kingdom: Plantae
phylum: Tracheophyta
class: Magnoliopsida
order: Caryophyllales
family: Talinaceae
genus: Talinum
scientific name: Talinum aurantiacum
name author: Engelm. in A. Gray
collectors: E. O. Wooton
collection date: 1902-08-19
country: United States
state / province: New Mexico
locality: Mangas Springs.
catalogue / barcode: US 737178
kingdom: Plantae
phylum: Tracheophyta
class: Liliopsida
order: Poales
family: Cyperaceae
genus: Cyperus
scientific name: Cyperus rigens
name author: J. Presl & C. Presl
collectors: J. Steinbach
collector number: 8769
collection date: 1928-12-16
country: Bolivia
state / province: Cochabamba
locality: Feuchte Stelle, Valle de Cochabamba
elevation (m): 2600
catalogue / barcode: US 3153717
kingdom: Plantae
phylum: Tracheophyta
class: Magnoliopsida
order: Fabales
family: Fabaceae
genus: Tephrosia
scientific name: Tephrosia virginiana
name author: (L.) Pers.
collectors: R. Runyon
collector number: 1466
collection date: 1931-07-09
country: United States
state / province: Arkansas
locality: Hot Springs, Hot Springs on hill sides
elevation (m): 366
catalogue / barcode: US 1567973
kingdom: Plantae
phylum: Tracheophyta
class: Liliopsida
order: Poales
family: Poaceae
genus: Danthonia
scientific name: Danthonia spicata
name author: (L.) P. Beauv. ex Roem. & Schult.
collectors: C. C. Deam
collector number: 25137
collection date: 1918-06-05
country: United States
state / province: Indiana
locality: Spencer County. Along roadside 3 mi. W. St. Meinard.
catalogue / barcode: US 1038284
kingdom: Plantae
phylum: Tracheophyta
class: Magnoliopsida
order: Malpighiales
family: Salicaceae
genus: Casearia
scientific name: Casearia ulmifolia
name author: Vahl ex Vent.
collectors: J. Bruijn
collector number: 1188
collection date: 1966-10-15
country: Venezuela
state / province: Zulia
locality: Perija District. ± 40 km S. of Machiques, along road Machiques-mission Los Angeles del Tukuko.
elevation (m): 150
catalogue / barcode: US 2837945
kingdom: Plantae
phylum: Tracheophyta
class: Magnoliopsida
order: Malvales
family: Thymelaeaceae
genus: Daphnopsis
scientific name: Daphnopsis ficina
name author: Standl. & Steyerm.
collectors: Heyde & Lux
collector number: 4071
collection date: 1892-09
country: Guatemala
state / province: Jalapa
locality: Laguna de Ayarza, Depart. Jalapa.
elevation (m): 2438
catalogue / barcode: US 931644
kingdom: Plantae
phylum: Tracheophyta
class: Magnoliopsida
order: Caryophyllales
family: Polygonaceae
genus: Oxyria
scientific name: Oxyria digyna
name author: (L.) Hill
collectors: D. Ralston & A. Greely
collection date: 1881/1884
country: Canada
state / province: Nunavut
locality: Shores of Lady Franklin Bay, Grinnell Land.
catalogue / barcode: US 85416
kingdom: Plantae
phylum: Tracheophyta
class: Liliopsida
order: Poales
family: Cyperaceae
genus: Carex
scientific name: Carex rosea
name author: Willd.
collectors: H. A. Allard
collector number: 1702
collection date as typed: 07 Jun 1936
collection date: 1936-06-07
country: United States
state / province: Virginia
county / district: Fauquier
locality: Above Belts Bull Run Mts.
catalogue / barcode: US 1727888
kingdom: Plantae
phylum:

#####

Please set out every line of the material above as a numbered list, leaving out any blank lines.

1. kingdom: Plantae
2. phylum: Tracheophyta
3. class: Magnoliopsida
4. order: Caryophyllales
5. family: Talinaceae
6. genus: Talinum
7. scientific name: Talinum aurantiacum
8. name author: Engelm. in A. Gray
9. collectors: E. O. Wooton
10. collection date: 1902-08-19
11. country: United States
12. state / province: New Mexico
13. locality: Mangas Springs.
14. catalogue / barcode: US 737178
15. kingdom: Plantae
16. phylum: Tracheophyta
17. class: Liliopsida
18. order: Poales
19. family: Cyperaceae
20. genus: Cyperus
21. scientific name: Cyperus rigens
22. name author: J. Presl & C. Presl
23. collectors: J. Steinbach
24. collector number: 8769
25. collection date: 1928-12-16
26. country: Bolivia
27. state / province: Cochabamba
28. locality: Feuchte Stelle, Valle de Cochabamba
29. elevation (m): 2600
30. catalogue / barcode: US 3153717
31. kingdom: Plantae
32. phylum: Tracheophyta
33. class: Magnoliopsida
34. order: Fabales
35. family: Fabaceae
36. genus: Tephrosia
37. scientific name: Tephrosia virginiana
38. name author: (L.) Pers.
39. collectors: R. Runyon
40. collector number: 1466
41. collection date: 1931-07-09
42. country: United States
43. state / province: Arkansas
44. locality: Hot Springs, Hot Springs on hill sides
45. elevation (m): 366
46. catalogue / barcode: US 1567973
47. kingdom: Plantae
48. phylum: Tracheophyta
49. class: Liliopsida
50. order: Poales
51. family: Poaceae
52. genus: Danthonia
53. scientific name: Danthonia spicata
54. name author: (L.) P. Beauv. ex Roem. & Schult.
55. collectors: C. C. Deam
56. collector number: 25137
57. collection date: 1918-06-05
58. country: United States
59. state / province: Indiana
60. locality: Spencer County. Along roadside 3 mi. W. St. Meinard.
61. catalogue / barcode: US 1038284
62. kingdom: Plantae
63. phylum: Tracheophyta
64. class: Magnoliopsida
65. order: Malpighiales
66. family: Salicaceae
67. genus: Casearia
68. scientific name: Casearia ulmifolia
69. name author: Vahl ex Vent.
70. collectors: J. Bruijn
71. collector number: 1188
72. collection date: 1966-10-15
73. country: Venezuela
74. state / province: Zulia
75. locality: Perija District. ± 40 km S. of Machiques, along road Machiques-mission Los Angeles del Tukuko.
76. elevation (m): 150
77. catalogue / barcode: US 2837945
78. kingdom: Plantae
79. phylum: Tracheophyta
80. class: Magnoliopsida
81. order: Malvales
82. family: Thymelaeaceae
83. genus: Daphnopsis
84. scientific name: Daphnopsis ficina
85. name author: Standl. & Steyerm.
86. collectors: Heyde & Lux
87. collector number: 4071
88. collection date: 1892-09
89. country: Guatemala
90. state / province: Jalapa
91. locality: Laguna de Ayarza, Depart. Jalapa.
92. elevation (m): 2438
93. catalogue / barcode: US 931644
94. kingdom: Plantae
95. phylum: Tracheophyta
96. class: Magnoliopsida
97. order: Caryophyllales
98. family: Polygonaceae
99. genus: Oxyria
100. scientific name: Oxyria digyna
101. name author: (L.) Hill
102. collectors: D. Ralston & A. Greely
103. collection date: 1881/1884
104. country: Canada
105. state / province: Nunavut
106. locality: Shores of Lady Franklin Bay, Grinnell Land.
107. catalogue / barcode: US 85416
108. kingdom: Plantae
109. phylum: Tracheophyta
110. class: Liliopsida
111. order: Poales
112. family: Cyperaceae
113. genus: Carex
114. scientific name: Carex rosea
115. name author: Willd.
116. collectors: H. A. Allard
117. collector number: 1702
118. collection date as typed: 07 Jun 1936
119. collection date: 1936-06-07
120. country: United States
121. state / province: Virginia
122. county / district: Fauquier
123. locality: Above Belts Bull Run Mts.
124. catalogue / barcode: US 1727888
125. kingdom: Plantae
126. phylum:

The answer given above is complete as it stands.